◆ **DOCUMENT SEGMENT**:

Sensors may be configured to acquire information relating to the downhole feature(s) of interest. The sensors may be in signal communication with a controller via a suitable communication line. It should be understood that the type of sensors used on tool may depend in part on the downhole feature to be investigated.
The term “conveyance device” as used above means any device, device component, combination of devices, media and/or member that may be used to convey, house, support or otherwise facilitate the use of another device, device component, combination of devices, media and/or member. Exemplary non-limiting conveyance devices include drill strings of the coiled tube type, of the jointed pipe type and any combination or portion thereof. Other conveyance device examples include casing pipes, wirelines, wire line sondes, slickline sondes, drop shots, downhole subs, BHA's, drill string inserts, modules, internal housings and substrate portions thereof, self-propelled tractors. The terms “operatively coupled” and “operatively connected” may mean that components are connected (e.g., mechanically or hydraulically) such that movement of one corresponds with predicable cooperative movement of the other. Components may be operatively coupled through mandrels, linkages, pistons, and so on.

◆ **SHORT PROBLEM**:
Answer these questions about the downhole equipment text.
(a) On what does the type of sensors used on the tool depend in part?
(b) Which two types of drill strings are given as exemplary conveyance devices?
(c) Through what may components be operatively coupled?

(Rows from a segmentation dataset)
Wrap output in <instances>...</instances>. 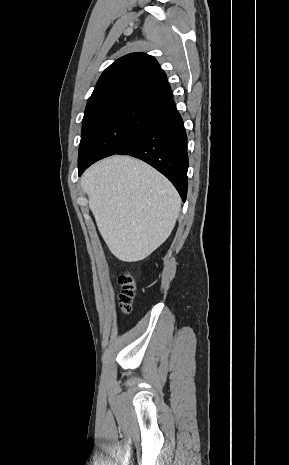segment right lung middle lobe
I'll use <instances>...</instances> for the list:
<instances>
[{
	"instance_id": "obj_1",
	"label": "right lung middle lobe",
	"mask_w": 289,
	"mask_h": 465,
	"mask_svg": "<svg viewBox=\"0 0 289 465\" xmlns=\"http://www.w3.org/2000/svg\"><path fill=\"white\" fill-rule=\"evenodd\" d=\"M162 110L160 104L129 101L114 104L83 119L78 163L116 154Z\"/></svg>"
}]
</instances>
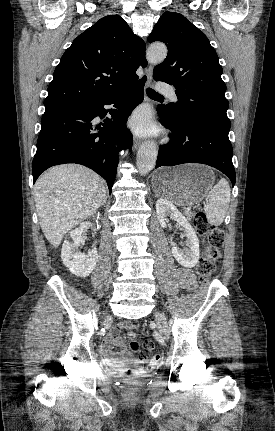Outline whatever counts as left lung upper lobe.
<instances>
[{
	"label": "left lung upper lobe",
	"instance_id": "left-lung-upper-lobe-1",
	"mask_svg": "<svg viewBox=\"0 0 275 431\" xmlns=\"http://www.w3.org/2000/svg\"><path fill=\"white\" fill-rule=\"evenodd\" d=\"M148 41H162L166 59L154 68L153 78L173 85L177 103L159 105L169 118L230 128L222 67L208 38L183 15L165 12Z\"/></svg>",
	"mask_w": 275,
	"mask_h": 431
}]
</instances>
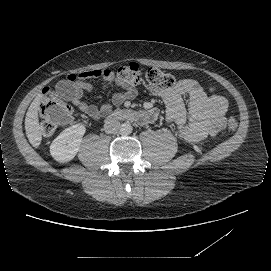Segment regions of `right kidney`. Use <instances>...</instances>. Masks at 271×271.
I'll return each mask as SVG.
<instances>
[{
	"instance_id": "1",
	"label": "right kidney",
	"mask_w": 271,
	"mask_h": 271,
	"mask_svg": "<svg viewBox=\"0 0 271 271\" xmlns=\"http://www.w3.org/2000/svg\"><path fill=\"white\" fill-rule=\"evenodd\" d=\"M84 133L85 127L81 124H74L66 128L52 142L50 146L52 156L60 162L72 159L79 149Z\"/></svg>"
}]
</instances>
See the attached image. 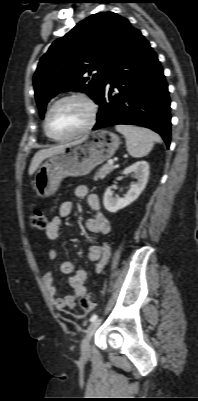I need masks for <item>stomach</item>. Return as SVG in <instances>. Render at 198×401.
<instances>
[{
    "label": "stomach",
    "mask_w": 198,
    "mask_h": 401,
    "mask_svg": "<svg viewBox=\"0 0 198 401\" xmlns=\"http://www.w3.org/2000/svg\"><path fill=\"white\" fill-rule=\"evenodd\" d=\"M120 138L109 130H98L68 143L49 157L36 173L34 188L40 198L55 193L66 177L87 175L94 167L111 158Z\"/></svg>",
    "instance_id": "obj_1"
}]
</instances>
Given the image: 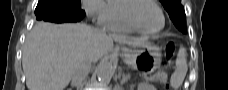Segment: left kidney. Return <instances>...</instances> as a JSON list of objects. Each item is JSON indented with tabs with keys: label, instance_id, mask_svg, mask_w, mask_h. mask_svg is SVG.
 <instances>
[{
	"label": "left kidney",
	"instance_id": "left-kidney-1",
	"mask_svg": "<svg viewBox=\"0 0 228 90\" xmlns=\"http://www.w3.org/2000/svg\"><path fill=\"white\" fill-rule=\"evenodd\" d=\"M138 90H156V88L150 84L141 83L138 85Z\"/></svg>",
	"mask_w": 228,
	"mask_h": 90
}]
</instances>
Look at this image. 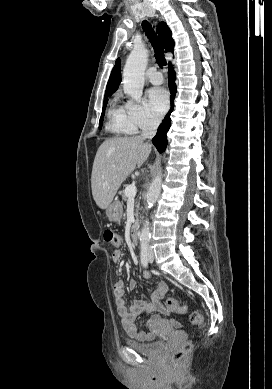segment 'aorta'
<instances>
[{
  "label": "aorta",
  "mask_w": 272,
  "mask_h": 389,
  "mask_svg": "<svg viewBox=\"0 0 272 389\" xmlns=\"http://www.w3.org/2000/svg\"><path fill=\"white\" fill-rule=\"evenodd\" d=\"M148 52L144 47H135L129 54L123 70V88L133 100L139 101L143 94L144 72L147 66ZM162 173L161 169L150 184L147 193V209L152 208L158 199L161 191ZM151 237L149 222L146 221L140 233L142 243L149 242Z\"/></svg>",
  "instance_id": "obj_1"
}]
</instances>
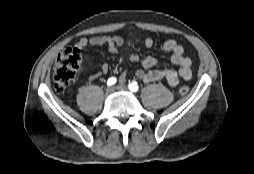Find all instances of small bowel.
Here are the masks:
<instances>
[{
	"instance_id": "1",
	"label": "small bowel",
	"mask_w": 254,
	"mask_h": 174,
	"mask_svg": "<svg viewBox=\"0 0 254 174\" xmlns=\"http://www.w3.org/2000/svg\"><path fill=\"white\" fill-rule=\"evenodd\" d=\"M138 39V35H132L125 41L120 36H94L91 38H81L76 46L80 49L96 46L104 47L110 53H119L125 46H130L135 40ZM145 47L150 48L154 44V40L151 37H146L143 41ZM162 50L170 54V62L178 69H155L157 60L152 56L141 57L137 53H128V58L140 63L143 69L136 71V76L144 82H157L165 80L171 87H177L180 81L190 80L192 77V61L185 55V51L182 45L176 40L170 39L163 43ZM109 71V65L106 62L100 63V71L91 75L88 81H94L99 77L106 75ZM125 76H121L120 81L124 82Z\"/></svg>"
}]
</instances>
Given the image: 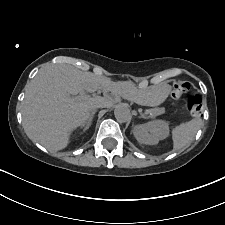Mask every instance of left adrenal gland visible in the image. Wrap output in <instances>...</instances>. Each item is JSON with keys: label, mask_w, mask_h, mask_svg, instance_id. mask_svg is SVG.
Segmentation results:
<instances>
[{"label": "left adrenal gland", "mask_w": 225, "mask_h": 225, "mask_svg": "<svg viewBox=\"0 0 225 225\" xmlns=\"http://www.w3.org/2000/svg\"><path fill=\"white\" fill-rule=\"evenodd\" d=\"M140 118L148 119L149 117H147V116H145L144 114L140 113Z\"/></svg>", "instance_id": "1"}]
</instances>
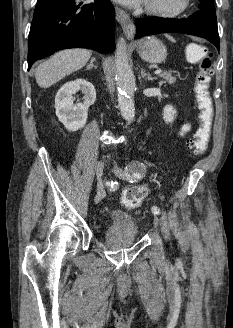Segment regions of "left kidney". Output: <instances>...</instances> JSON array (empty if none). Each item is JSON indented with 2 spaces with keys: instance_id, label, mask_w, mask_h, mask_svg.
Wrapping results in <instances>:
<instances>
[{
  "instance_id": "obj_1",
  "label": "left kidney",
  "mask_w": 233,
  "mask_h": 328,
  "mask_svg": "<svg viewBox=\"0 0 233 328\" xmlns=\"http://www.w3.org/2000/svg\"><path fill=\"white\" fill-rule=\"evenodd\" d=\"M176 116V110L172 105H166L163 109V119L166 123H172Z\"/></svg>"
}]
</instances>
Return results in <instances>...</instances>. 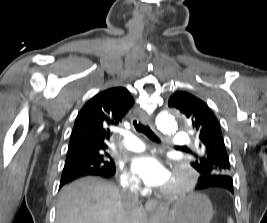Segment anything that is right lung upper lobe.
<instances>
[{"instance_id": "1", "label": "right lung upper lobe", "mask_w": 267, "mask_h": 223, "mask_svg": "<svg viewBox=\"0 0 267 223\" xmlns=\"http://www.w3.org/2000/svg\"><path fill=\"white\" fill-rule=\"evenodd\" d=\"M133 104V97L123 87L110 88L95 95L77 115L68 154H81L87 148L107 151L110 128L122 121Z\"/></svg>"}]
</instances>
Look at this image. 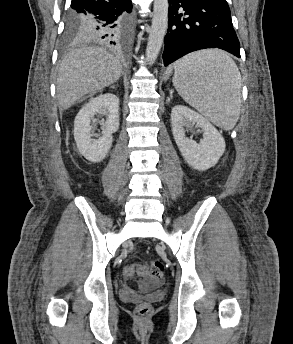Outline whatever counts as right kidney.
I'll return each instance as SVG.
<instances>
[{
  "label": "right kidney",
  "instance_id": "obj_1",
  "mask_svg": "<svg viewBox=\"0 0 293 344\" xmlns=\"http://www.w3.org/2000/svg\"><path fill=\"white\" fill-rule=\"evenodd\" d=\"M96 114H103L106 120L100 123L102 135L92 139L91 121ZM119 128V99L112 93L101 94L86 103L74 121V139L79 152L93 163L101 162L108 154L113 137Z\"/></svg>",
  "mask_w": 293,
  "mask_h": 344
}]
</instances>
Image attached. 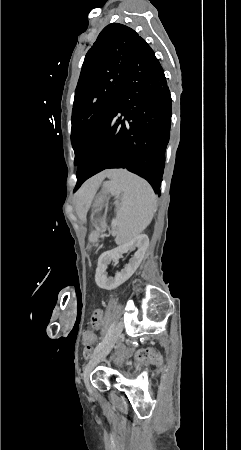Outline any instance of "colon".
Masks as SVG:
<instances>
[{"label":"colon","mask_w":241,"mask_h":450,"mask_svg":"<svg viewBox=\"0 0 241 450\" xmlns=\"http://www.w3.org/2000/svg\"><path fill=\"white\" fill-rule=\"evenodd\" d=\"M83 335L85 337V339L88 340H93L95 337V331L93 328H84L83 330ZM93 345L92 344H87L85 347H83L82 349V355L84 356V359H88L90 358V352L93 350ZM135 360L137 362H158L160 363V358H159V354L157 352L152 351L151 347L149 346H145L142 349V352H138Z\"/></svg>","instance_id":"colon-1"}]
</instances>
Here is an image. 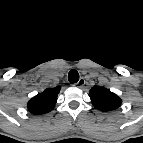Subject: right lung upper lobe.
<instances>
[{
    "instance_id": "right-lung-upper-lobe-1",
    "label": "right lung upper lobe",
    "mask_w": 143,
    "mask_h": 143,
    "mask_svg": "<svg viewBox=\"0 0 143 143\" xmlns=\"http://www.w3.org/2000/svg\"><path fill=\"white\" fill-rule=\"evenodd\" d=\"M60 87L47 88L42 93L34 96L27 104L28 111L35 115H41L52 111L57 102Z\"/></svg>"
}]
</instances>
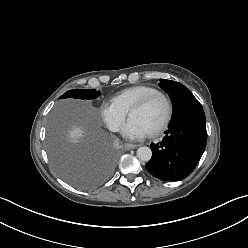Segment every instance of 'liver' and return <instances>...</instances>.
I'll use <instances>...</instances> for the list:
<instances>
[{"mask_svg":"<svg viewBox=\"0 0 248 248\" xmlns=\"http://www.w3.org/2000/svg\"><path fill=\"white\" fill-rule=\"evenodd\" d=\"M86 129L83 126H73L68 131V138L72 141H77L84 136Z\"/></svg>","mask_w":248,"mask_h":248,"instance_id":"1","label":"liver"}]
</instances>
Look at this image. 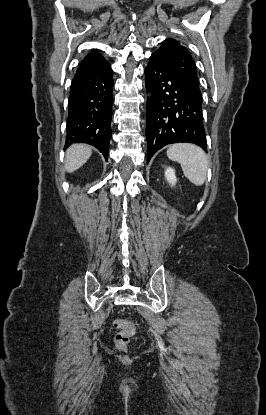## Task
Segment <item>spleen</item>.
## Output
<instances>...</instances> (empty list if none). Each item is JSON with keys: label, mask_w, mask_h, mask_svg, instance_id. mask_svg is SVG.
Returning a JSON list of instances; mask_svg holds the SVG:
<instances>
[{"label": "spleen", "mask_w": 266, "mask_h": 415, "mask_svg": "<svg viewBox=\"0 0 266 415\" xmlns=\"http://www.w3.org/2000/svg\"><path fill=\"white\" fill-rule=\"evenodd\" d=\"M167 156L180 163L185 177L193 184L201 186L207 177L208 160L205 152L198 146L188 143L171 145Z\"/></svg>", "instance_id": "obj_1"}]
</instances>
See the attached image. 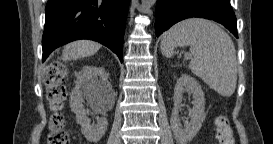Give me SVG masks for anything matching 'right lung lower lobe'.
<instances>
[{
	"mask_svg": "<svg viewBox=\"0 0 273 144\" xmlns=\"http://www.w3.org/2000/svg\"><path fill=\"white\" fill-rule=\"evenodd\" d=\"M130 0H48L42 39L43 61L59 46L78 39L100 42L122 61Z\"/></svg>",
	"mask_w": 273,
	"mask_h": 144,
	"instance_id": "98d812e1",
	"label": "right lung lower lobe"
}]
</instances>
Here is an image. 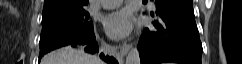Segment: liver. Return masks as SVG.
I'll return each mask as SVG.
<instances>
[{"mask_svg": "<svg viewBox=\"0 0 242 64\" xmlns=\"http://www.w3.org/2000/svg\"><path fill=\"white\" fill-rule=\"evenodd\" d=\"M41 64H102V61L83 50L68 46L52 51L42 59Z\"/></svg>", "mask_w": 242, "mask_h": 64, "instance_id": "6515ba94", "label": "liver"}]
</instances>
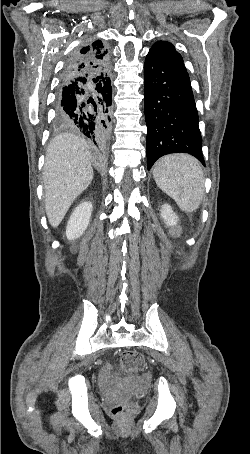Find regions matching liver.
Listing matches in <instances>:
<instances>
[{"label":"liver","mask_w":250,"mask_h":454,"mask_svg":"<svg viewBox=\"0 0 250 454\" xmlns=\"http://www.w3.org/2000/svg\"><path fill=\"white\" fill-rule=\"evenodd\" d=\"M92 180L91 153L86 141L71 133H61L52 139L43 171L45 210L52 227H58L73 201Z\"/></svg>","instance_id":"1"}]
</instances>
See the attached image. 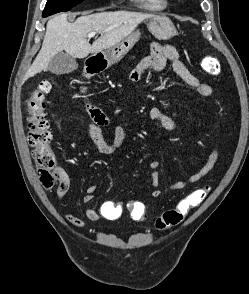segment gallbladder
I'll list each match as a JSON object with an SVG mask.
<instances>
[{
	"label": "gallbladder",
	"instance_id": "obj_1",
	"mask_svg": "<svg viewBox=\"0 0 249 294\" xmlns=\"http://www.w3.org/2000/svg\"><path fill=\"white\" fill-rule=\"evenodd\" d=\"M76 68V59L65 52L57 53L48 64V70L57 75L71 73Z\"/></svg>",
	"mask_w": 249,
	"mask_h": 294
}]
</instances>
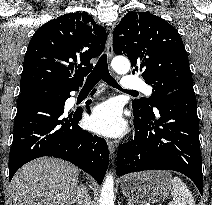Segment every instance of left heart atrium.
Here are the masks:
<instances>
[{
	"instance_id": "39dd6f15",
	"label": "left heart atrium",
	"mask_w": 212,
	"mask_h": 205,
	"mask_svg": "<svg viewBox=\"0 0 212 205\" xmlns=\"http://www.w3.org/2000/svg\"><path fill=\"white\" fill-rule=\"evenodd\" d=\"M89 128L101 135L118 136L125 129L121 108L114 101L95 106L88 119Z\"/></svg>"
}]
</instances>
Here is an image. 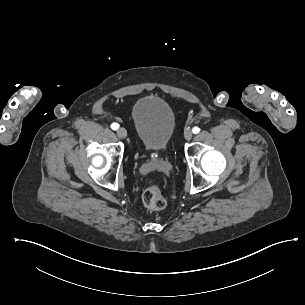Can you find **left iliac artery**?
I'll list each match as a JSON object with an SVG mask.
<instances>
[{
	"mask_svg": "<svg viewBox=\"0 0 305 305\" xmlns=\"http://www.w3.org/2000/svg\"><path fill=\"white\" fill-rule=\"evenodd\" d=\"M199 131H200V128H199V127H194V128L192 129V132H193L194 134L199 133Z\"/></svg>",
	"mask_w": 305,
	"mask_h": 305,
	"instance_id": "1",
	"label": "left iliac artery"
}]
</instances>
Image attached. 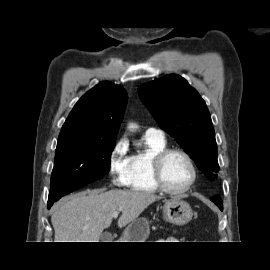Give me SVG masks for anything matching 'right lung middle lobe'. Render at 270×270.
Returning a JSON list of instances; mask_svg holds the SVG:
<instances>
[{
  "mask_svg": "<svg viewBox=\"0 0 270 270\" xmlns=\"http://www.w3.org/2000/svg\"><path fill=\"white\" fill-rule=\"evenodd\" d=\"M114 147L115 141L58 138L49 200L103 177L110 170Z\"/></svg>",
  "mask_w": 270,
  "mask_h": 270,
  "instance_id": "obj_1",
  "label": "right lung middle lobe"
}]
</instances>
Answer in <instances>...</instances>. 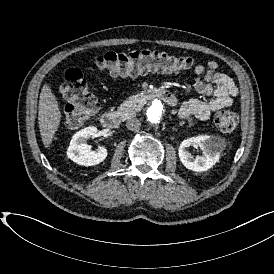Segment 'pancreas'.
I'll use <instances>...</instances> for the list:
<instances>
[{
	"instance_id": "pancreas-1",
	"label": "pancreas",
	"mask_w": 274,
	"mask_h": 274,
	"mask_svg": "<svg viewBox=\"0 0 274 274\" xmlns=\"http://www.w3.org/2000/svg\"><path fill=\"white\" fill-rule=\"evenodd\" d=\"M141 108L142 105L135 101V96H131L120 105L117 112L120 114L122 120H126L134 117L136 112L140 111Z\"/></svg>"
}]
</instances>
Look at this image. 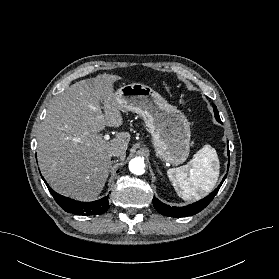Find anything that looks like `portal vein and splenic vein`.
Instances as JSON below:
<instances>
[{"label": "portal vein and splenic vein", "mask_w": 279, "mask_h": 279, "mask_svg": "<svg viewBox=\"0 0 279 279\" xmlns=\"http://www.w3.org/2000/svg\"><path fill=\"white\" fill-rule=\"evenodd\" d=\"M104 139L107 141V140L110 139V136H109L108 134H105V135H104Z\"/></svg>", "instance_id": "portal-vein-and-splenic-vein-1"}]
</instances>
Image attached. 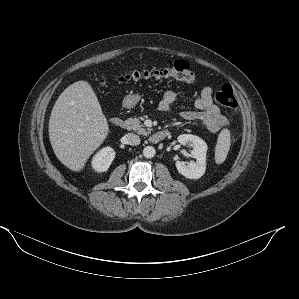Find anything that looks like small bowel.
<instances>
[{"label": "small bowel", "mask_w": 299, "mask_h": 299, "mask_svg": "<svg viewBox=\"0 0 299 299\" xmlns=\"http://www.w3.org/2000/svg\"><path fill=\"white\" fill-rule=\"evenodd\" d=\"M212 95L213 91L210 87L203 88L194 101L196 110L184 111L182 117L189 121H200L207 130L216 133L228 126L229 122L213 102ZM176 100L177 94L172 90H167L159 101L158 107L163 112L169 111Z\"/></svg>", "instance_id": "1"}]
</instances>
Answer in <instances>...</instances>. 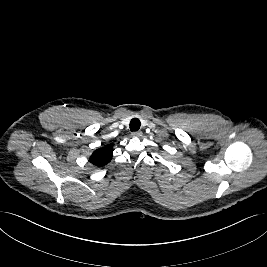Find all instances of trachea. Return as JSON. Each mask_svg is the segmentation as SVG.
Wrapping results in <instances>:
<instances>
[{
	"label": "trachea",
	"mask_w": 267,
	"mask_h": 267,
	"mask_svg": "<svg viewBox=\"0 0 267 267\" xmlns=\"http://www.w3.org/2000/svg\"><path fill=\"white\" fill-rule=\"evenodd\" d=\"M140 120L138 118H133L130 121V130L133 131H138L140 129Z\"/></svg>",
	"instance_id": "obj_1"
}]
</instances>
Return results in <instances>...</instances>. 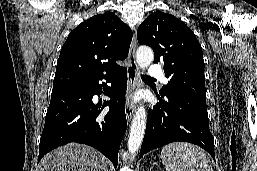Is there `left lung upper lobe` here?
I'll return each instance as SVG.
<instances>
[{
  "instance_id": "left-lung-upper-lobe-1",
  "label": "left lung upper lobe",
  "mask_w": 257,
  "mask_h": 171,
  "mask_svg": "<svg viewBox=\"0 0 257 171\" xmlns=\"http://www.w3.org/2000/svg\"><path fill=\"white\" fill-rule=\"evenodd\" d=\"M139 44L154 51V63L164 62L170 79L160 94L181 92L206 99L202 48L195 34L176 17L157 11L137 31Z\"/></svg>"
}]
</instances>
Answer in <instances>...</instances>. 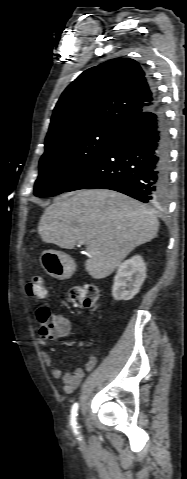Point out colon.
Here are the masks:
<instances>
[{"instance_id": "1", "label": "colon", "mask_w": 187, "mask_h": 479, "mask_svg": "<svg viewBox=\"0 0 187 479\" xmlns=\"http://www.w3.org/2000/svg\"><path fill=\"white\" fill-rule=\"evenodd\" d=\"M26 289L30 297L36 299L47 297L45 279L41 275L34 276L27 283ZM65 297L70 305L89 311H95L99 305V290L95 285H74L67 290ZM35 316L40 325L39 333L42 338L53 340L60 335L61 326L49 309L40 307L35 311Z\"/></svg>"}]
</instances>
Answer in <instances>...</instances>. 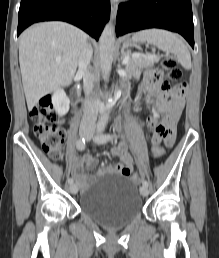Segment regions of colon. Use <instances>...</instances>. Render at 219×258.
<instances>
[{
	"mask_svg": "<svg viewBox=\"0 0 219 258\" xmlns=\"http://www.w3.org/2000/svg\"><path fill=\"white\" fill-rule=\"evenodd\" d=\"M162 67L169 80L180 82L182 71L178 68L176 60L166 56L162 60ZM181 90L185 88L184 83H179ZM30 117L34 122V134L40 141L43 150L52 158L59 159L65 141V131L61 126V118L55 111L49 96L42 97L30 110ZM153 155L157 161L165 156V150L159 145L153 147ZM132 182L139 183L141 175L135 173L131 177Z\"/></svg>",
	"mask_w": 219,
	"mask_h": 258,
	"instance_id": "colon-1",
	"label": "colon"
}]
</instances>
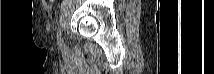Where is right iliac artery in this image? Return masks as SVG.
Here are the masks:
<instances>
[{
    "instance_id": "1",
    "label": "right iliac artery",
    "mask_w": 214,
    "mask_h": 74,
    "mask_svg": "<svg viewBox=\"0 0 214 74\" xmlns=\"http://www.w3.org/2000/svg\"><path fill=\"white\" fill-rule=\"evenodd\" d=\"M57 41H58V45L61 47V48H65V44L63 42V39L61 37V31L59 29L58 33H57Z\"/></svg>"
}]
</instances>
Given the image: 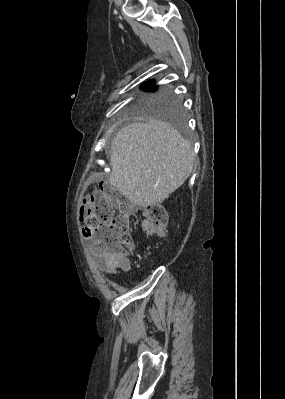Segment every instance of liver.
I'll return each instance as SVG.
<instances>
[{
	"label": "liver",
	"mask_w": 285,
	"mask_h": 399,
	"mask_svg": "<svg viewBox=\"0 0 285 399\" xmlns=\"http://www.w3.org/2000/svg\"><path fill=\"white\" fill-rule=\"evenodd\" d=\"M109 181L140 207L162 203L190 176L191 144L162 121L133 122L121 128L111 143Z\"/></svg>",
	"instance_id": "1"
}]
</instances>
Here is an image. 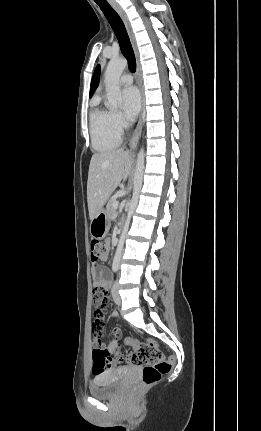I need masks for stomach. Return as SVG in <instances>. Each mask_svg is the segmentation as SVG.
I'll list each match as a JSON object with an SVG mask.
<instances>
[{"label": "stomach", "instance_id": "0dacf381", "mask_svg": "<svg viewBox=\"0 0 261 431\" xmlns=\"http://www.w3.org/2000/svg\"><path fill=\"white\" fill-rule=\"evenodd\" d=\"M110 229V219L104 208H101L90 223V234L93 238L103 239Z\"/></svg>", "mask_w": 261, "mask_h": 431}]
</instances>
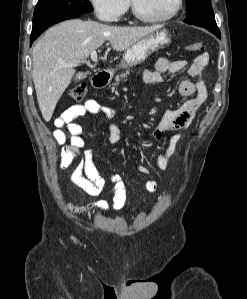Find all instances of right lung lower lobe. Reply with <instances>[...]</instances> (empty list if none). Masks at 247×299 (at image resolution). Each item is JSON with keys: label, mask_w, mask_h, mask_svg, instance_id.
Returning <instances> with one entry per match:
<instances>
[{"label": "right lung lower lobe", "mask_w": 247, "mask_h": 299, "mask_svg": "<svg viewBox=\"0 0 247 299\" xmlns=\"http://www.w3.org/2000/svg\"><path fill=\"white\" fill-rule=\"evenodd\" d=\"M81 14L80 13H76V14H71V15H69V16H67V17H65V18H62V19H60V20H58V21H56V22H54V23H52V24H50L48 27H50L51 25H53V24H55V23H58V22H60V21H63V20H67V19H71V18H75V17H78V16H80ZM48 27H46V28H44L43 30H41L40 32H38L37 34H35V35H31V44H32V42L44 31V30H46Z\"/></svg>", "instance_id": "right-lung-lower-lobe-1"}]
</instances>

◆ **COMPLETE OUTPUT**:
(a) The downhole feature to be investigated.
(b) The coiled tube type and the jointed pipe type.
(c) Mandrels, linkages, pistons, and so on.